For the Python version, we use project.requires-python to determine which versions are allowed (their Requires-Python must start at least as low as the main project's one). Separately, we need a Python interpreter during locking for the case that we need to build a package. The default logic for discovering the Python interpreter is multi-layered (different sources for interpreters across platforms), but you can pass a specific one --python.

[markhallen]

It seems like this occurs at https://github.com/dependabot/dependabot-core/blob/59943c098d9a28736a2f3ac2945faf3048e662ed/uv/lib/dependabot/uv/file_updater/lock_file_updater.rb#L166-L170

You don't need to do that. The project metadata needs to be preserved for a correct lock.

I've raised a PR to remove this.

[markhallen]

Thanks for the comment @konstin

Separately, we need a Python interpreter during locking for the case that we need to build a package. The default logic for discovering the Python interpreter is multi-layered (different sources for interpreters across platforms), but you can pass a specific one --python.

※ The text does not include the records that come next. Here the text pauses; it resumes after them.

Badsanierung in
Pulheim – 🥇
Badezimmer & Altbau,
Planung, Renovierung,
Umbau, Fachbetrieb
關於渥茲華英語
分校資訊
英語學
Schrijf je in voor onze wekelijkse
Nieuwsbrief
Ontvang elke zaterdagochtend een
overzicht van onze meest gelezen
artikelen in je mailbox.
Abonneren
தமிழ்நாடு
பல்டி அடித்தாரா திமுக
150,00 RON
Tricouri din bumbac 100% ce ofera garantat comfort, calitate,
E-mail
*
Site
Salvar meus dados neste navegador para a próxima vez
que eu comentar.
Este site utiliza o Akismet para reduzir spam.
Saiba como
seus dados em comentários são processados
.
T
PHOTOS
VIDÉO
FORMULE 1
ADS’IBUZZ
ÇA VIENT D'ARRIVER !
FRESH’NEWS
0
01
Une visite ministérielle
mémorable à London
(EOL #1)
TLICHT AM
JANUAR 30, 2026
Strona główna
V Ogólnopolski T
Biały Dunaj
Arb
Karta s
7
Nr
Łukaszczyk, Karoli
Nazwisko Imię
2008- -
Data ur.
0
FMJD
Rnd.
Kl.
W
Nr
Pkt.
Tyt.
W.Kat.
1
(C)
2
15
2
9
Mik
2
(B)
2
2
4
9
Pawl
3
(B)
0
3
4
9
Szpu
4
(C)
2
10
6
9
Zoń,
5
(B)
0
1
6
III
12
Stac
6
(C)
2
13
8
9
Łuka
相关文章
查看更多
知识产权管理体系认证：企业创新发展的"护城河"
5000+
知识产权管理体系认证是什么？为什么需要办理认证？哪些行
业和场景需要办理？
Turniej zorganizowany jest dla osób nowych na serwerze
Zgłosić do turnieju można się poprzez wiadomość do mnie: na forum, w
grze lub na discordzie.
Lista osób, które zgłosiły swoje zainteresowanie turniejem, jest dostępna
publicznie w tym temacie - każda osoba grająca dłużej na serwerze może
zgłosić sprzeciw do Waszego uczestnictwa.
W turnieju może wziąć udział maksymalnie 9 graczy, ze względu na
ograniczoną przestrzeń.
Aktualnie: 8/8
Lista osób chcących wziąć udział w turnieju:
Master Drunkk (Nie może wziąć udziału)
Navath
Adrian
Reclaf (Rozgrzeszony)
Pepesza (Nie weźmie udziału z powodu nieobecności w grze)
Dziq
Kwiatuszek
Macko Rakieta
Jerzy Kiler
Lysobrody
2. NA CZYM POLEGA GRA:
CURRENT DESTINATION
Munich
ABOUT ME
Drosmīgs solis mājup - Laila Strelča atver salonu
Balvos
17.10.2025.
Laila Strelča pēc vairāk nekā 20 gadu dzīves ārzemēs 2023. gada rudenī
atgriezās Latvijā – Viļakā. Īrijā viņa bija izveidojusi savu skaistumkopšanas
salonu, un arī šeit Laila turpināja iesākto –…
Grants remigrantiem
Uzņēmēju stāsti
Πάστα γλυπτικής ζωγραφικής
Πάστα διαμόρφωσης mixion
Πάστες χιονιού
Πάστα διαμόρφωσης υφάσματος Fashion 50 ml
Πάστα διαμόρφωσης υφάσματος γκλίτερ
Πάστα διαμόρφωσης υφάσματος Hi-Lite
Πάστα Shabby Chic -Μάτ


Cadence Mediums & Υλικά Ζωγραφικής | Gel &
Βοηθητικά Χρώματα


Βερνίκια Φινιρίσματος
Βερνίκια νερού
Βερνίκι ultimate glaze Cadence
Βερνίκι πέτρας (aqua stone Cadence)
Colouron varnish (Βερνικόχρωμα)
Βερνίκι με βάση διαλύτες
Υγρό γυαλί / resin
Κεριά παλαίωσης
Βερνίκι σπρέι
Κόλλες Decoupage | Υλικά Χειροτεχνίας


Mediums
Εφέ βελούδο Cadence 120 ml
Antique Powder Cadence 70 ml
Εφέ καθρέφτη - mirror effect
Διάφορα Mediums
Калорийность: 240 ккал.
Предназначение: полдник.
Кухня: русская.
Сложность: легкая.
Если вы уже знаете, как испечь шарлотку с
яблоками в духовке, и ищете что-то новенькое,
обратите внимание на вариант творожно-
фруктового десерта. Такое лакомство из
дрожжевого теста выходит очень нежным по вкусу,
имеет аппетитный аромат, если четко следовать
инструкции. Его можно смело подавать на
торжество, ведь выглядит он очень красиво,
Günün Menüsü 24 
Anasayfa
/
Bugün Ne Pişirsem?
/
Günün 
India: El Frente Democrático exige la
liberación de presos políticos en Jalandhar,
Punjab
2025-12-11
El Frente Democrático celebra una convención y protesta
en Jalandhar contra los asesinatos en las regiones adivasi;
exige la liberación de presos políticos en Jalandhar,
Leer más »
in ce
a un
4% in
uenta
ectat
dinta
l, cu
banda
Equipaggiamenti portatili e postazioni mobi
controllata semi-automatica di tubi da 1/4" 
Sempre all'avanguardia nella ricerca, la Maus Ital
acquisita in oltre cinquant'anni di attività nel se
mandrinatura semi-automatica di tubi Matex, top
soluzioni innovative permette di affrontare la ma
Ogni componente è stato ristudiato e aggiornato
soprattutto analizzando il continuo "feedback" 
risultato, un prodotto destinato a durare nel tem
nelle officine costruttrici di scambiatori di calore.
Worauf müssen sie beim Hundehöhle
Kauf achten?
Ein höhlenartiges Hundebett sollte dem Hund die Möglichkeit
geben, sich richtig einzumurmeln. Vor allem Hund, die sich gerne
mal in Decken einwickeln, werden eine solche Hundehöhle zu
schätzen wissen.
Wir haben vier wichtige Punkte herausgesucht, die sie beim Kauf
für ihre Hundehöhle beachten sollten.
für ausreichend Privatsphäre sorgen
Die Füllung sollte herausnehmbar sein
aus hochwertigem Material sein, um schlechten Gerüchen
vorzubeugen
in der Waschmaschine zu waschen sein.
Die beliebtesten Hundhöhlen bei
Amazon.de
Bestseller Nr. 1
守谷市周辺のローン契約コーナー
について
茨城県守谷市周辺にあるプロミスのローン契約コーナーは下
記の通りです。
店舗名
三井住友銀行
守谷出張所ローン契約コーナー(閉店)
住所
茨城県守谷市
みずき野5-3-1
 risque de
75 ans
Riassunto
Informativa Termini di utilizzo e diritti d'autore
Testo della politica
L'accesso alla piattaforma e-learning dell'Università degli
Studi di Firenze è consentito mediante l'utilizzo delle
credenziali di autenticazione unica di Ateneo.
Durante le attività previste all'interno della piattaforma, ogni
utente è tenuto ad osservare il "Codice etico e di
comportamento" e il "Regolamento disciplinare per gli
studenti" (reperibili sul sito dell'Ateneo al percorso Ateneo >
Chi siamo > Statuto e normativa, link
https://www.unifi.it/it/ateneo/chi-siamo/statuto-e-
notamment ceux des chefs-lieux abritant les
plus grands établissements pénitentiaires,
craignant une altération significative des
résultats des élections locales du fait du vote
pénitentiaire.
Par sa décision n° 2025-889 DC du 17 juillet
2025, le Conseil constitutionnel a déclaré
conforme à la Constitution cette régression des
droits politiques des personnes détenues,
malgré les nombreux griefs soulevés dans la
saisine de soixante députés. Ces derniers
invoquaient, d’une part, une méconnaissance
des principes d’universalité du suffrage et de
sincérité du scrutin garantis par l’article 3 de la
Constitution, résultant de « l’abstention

Can we do something similar to uv lock --upgrade-package ... that does not try to build or download the packages and only update the lock file or even just returning the updated lock file contents? This is an approach used for other package managers in Dependabot.

[konstin]

Technically, you can use --no-build to not build any packages. But this means that you won't be able to resolve any resolutions with packages that only have source distribution (with Metadata Version <2.2, which is still common), so we highly recommend running the regular uv lock --upgrade-package. uv tries hard to just update the lockfile (it's what makes uv fast), but the historic lack of reliable metadata forces us to sometimes build just to extract dependency information.

Usually, we also don't download the entire wheels, given PEP 658 or Range Request support for metadata, but for the (rare) indexes that don't support either, we have no option but to download an entire wheel and read the METADATA from it.

Both of those caveats should be generally the same for pip/pip-tools and poetry (pip for example has --only-binary :all:). We expose those options more prominently, we're the only tool not written in Python, so for us, running Python code is an explicit extra step and not just a subprocess.check_call([sys.executable, ...]).